**WHAT THE EXERCISE ASKS**
Count the lines in the records below that contain the string "True" and give only the number.
BEGIN RECORDS PROVIDED
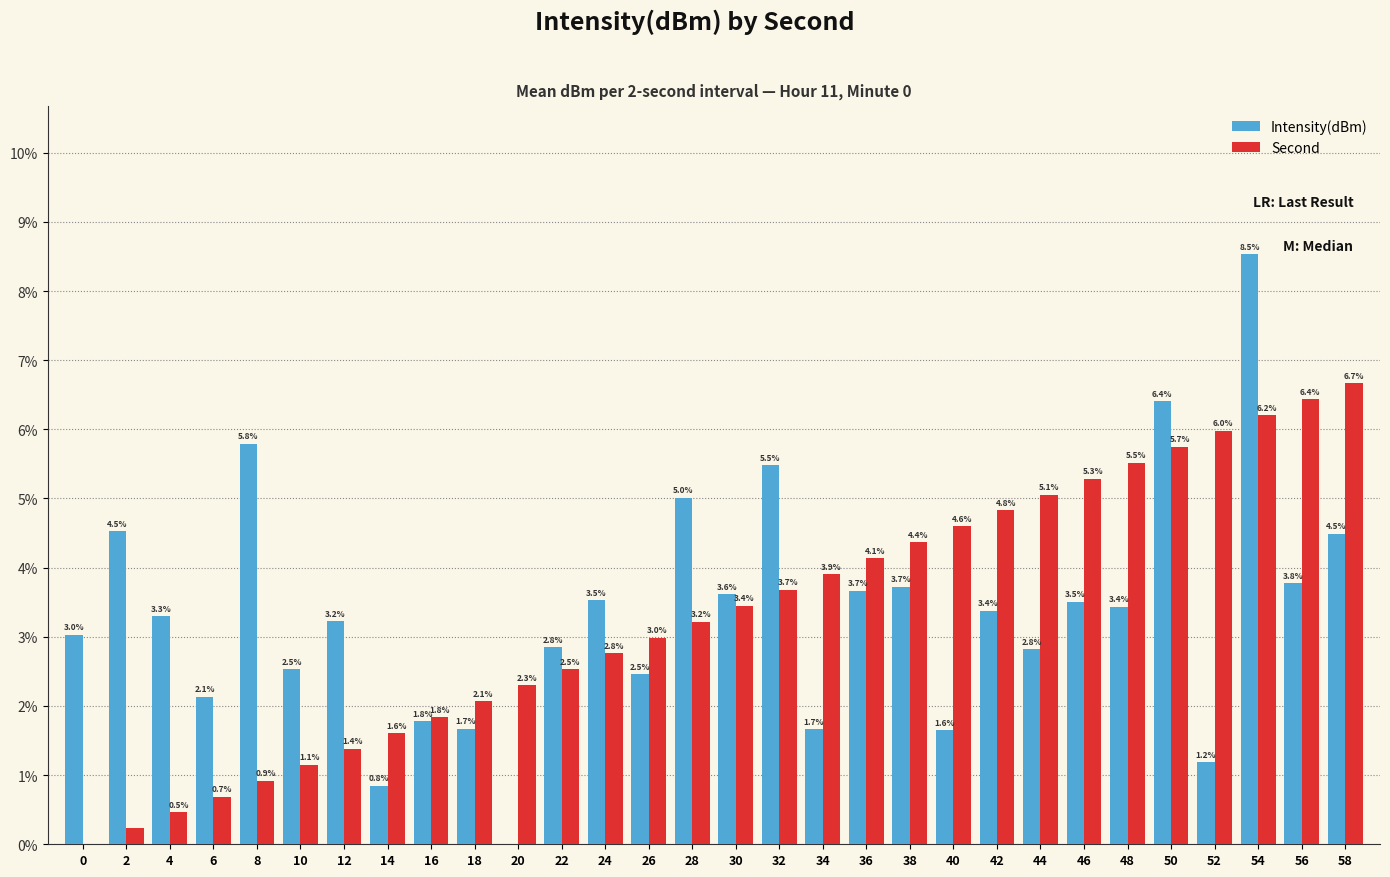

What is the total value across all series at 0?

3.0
END RECORDS PROVIDED
BEGIN RECORDS PROVIDED
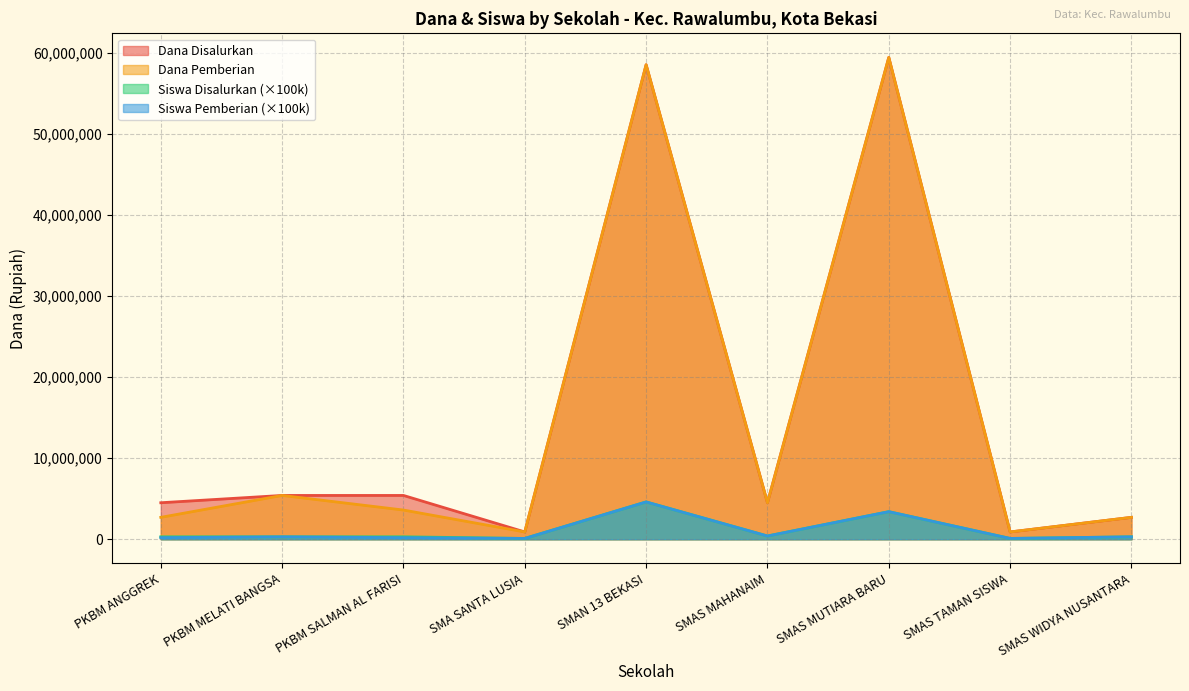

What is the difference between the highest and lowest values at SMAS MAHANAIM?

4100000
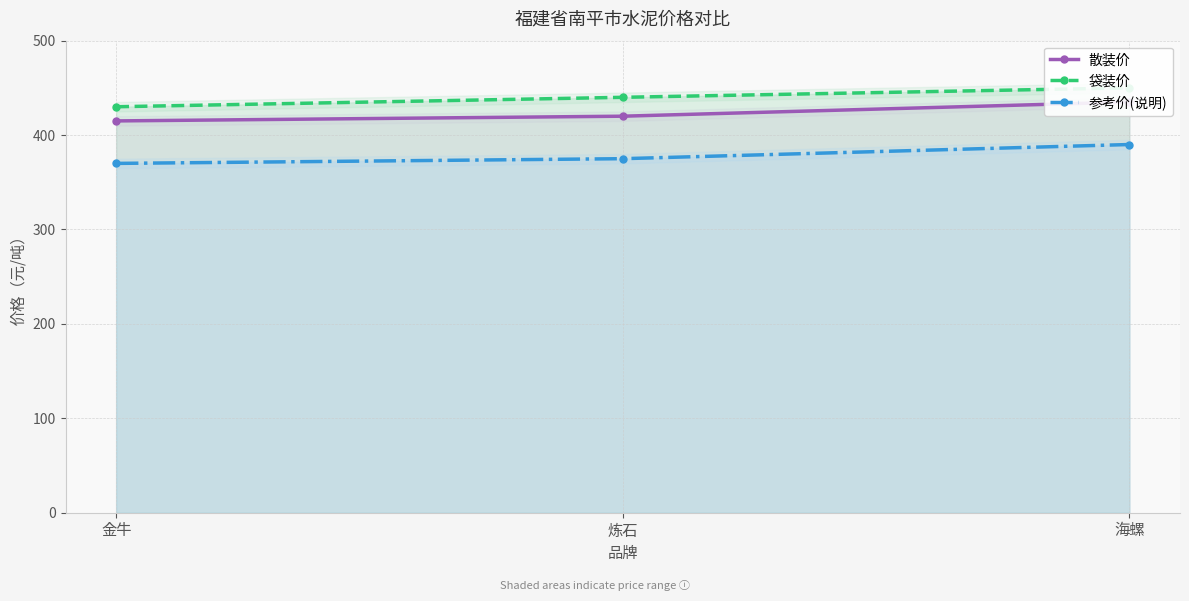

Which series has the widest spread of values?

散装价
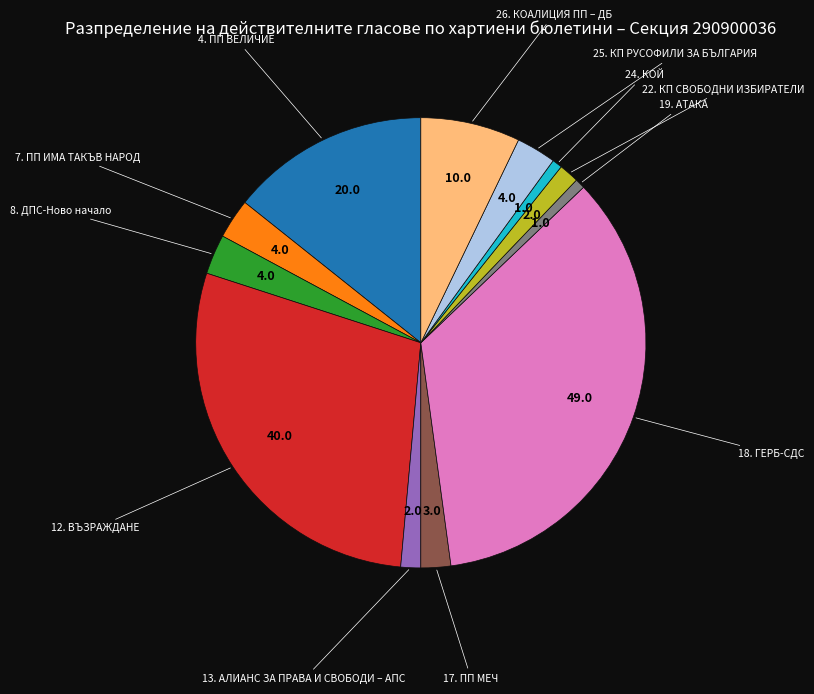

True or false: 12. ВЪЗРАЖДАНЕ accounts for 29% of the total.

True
END RECORDS PROVIDED
**EXERCISE RESPONSE**
2